Though dreams are often very murky when it comes to sense, this does not mean that the symbols in dreams are masks attempting to hide things. Dreams just function on a whole different plane that, us awake people may describe it as a little tricky and clever. Lewis Caroll conveys this through all the riddles and poetry we find through out the text. Some of the riddles like; “Why is a raven like a writing-desk?” (97) even have no answers. So why Alice wonders, would anyone waste time to even ask? Maybe that was Alice’s way of realizing that sometimes, you just cannot know the answer. Maybe it was a manifestation of her frustrations with all the things society has no clue about that we are always trying to draw conclusions on like that boring book her sister was reading that Alice could not interest herself in. Because often times, connections that are tried in the attempts at creating “facts” really are as rediculouse as comparing a raven and a writing desk (and sometimes they are even straight up cover-up lies).

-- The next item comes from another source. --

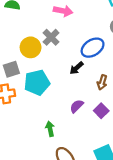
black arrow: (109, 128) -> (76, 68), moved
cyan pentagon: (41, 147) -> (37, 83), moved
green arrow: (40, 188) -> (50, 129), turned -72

But then again, If one tried, one could come up with something to compare a raven and a writing desk that does make some sort of sense. That’s the thing about sense! It can be made of almost anything if you really try or even sometimes with little to no effort at all. This is why sense doesn’t always mean much. Weather or not something makes sense has nothing to do with weather or not it is true. Alice realizes this through her dream. This is what Wonderland is all about. Wonderland does not give too much importance to sense like we do in “the real world”. Hopefully Alice will take this realization with her to “the real world” because that is a truth actually worth learning and never forgetting. So many projections and preconceived notions could be avoided if people would sometimes think beyond sense rather than within it all the time.
Where do you land once you’ve gone beyond sense? You wont know until you put your best foot forth and find out! This is what Alice does through out the story. She is very curious and very determined to see as much of all this nonsense as she can. She takes pleasure in this bold exploration and begins to learn lessons that help her along the way. Alice often has to take risks in order to move forward and though sometimes she is fearful, she never stops. It seems that Alice is a very mentally healthy young girl well on her way to self actualization. “Maslow proposed that we are motivated by a hierchy of needs. If our physiological needs are met, we become concerned with personal safety; if we acheive a sense of security, we then seek love, to be loved, and to love ourselves; with our love needs satisfied, we seek self esteem, we ultimately seek self actualization (the process of fulfilling our potential) and self transcendance (meaning, purpose and communion beyond the self). Alice is definitely not there yet but she is certainly on her way. Her dreams are not trivial. They are a part of her growing up process.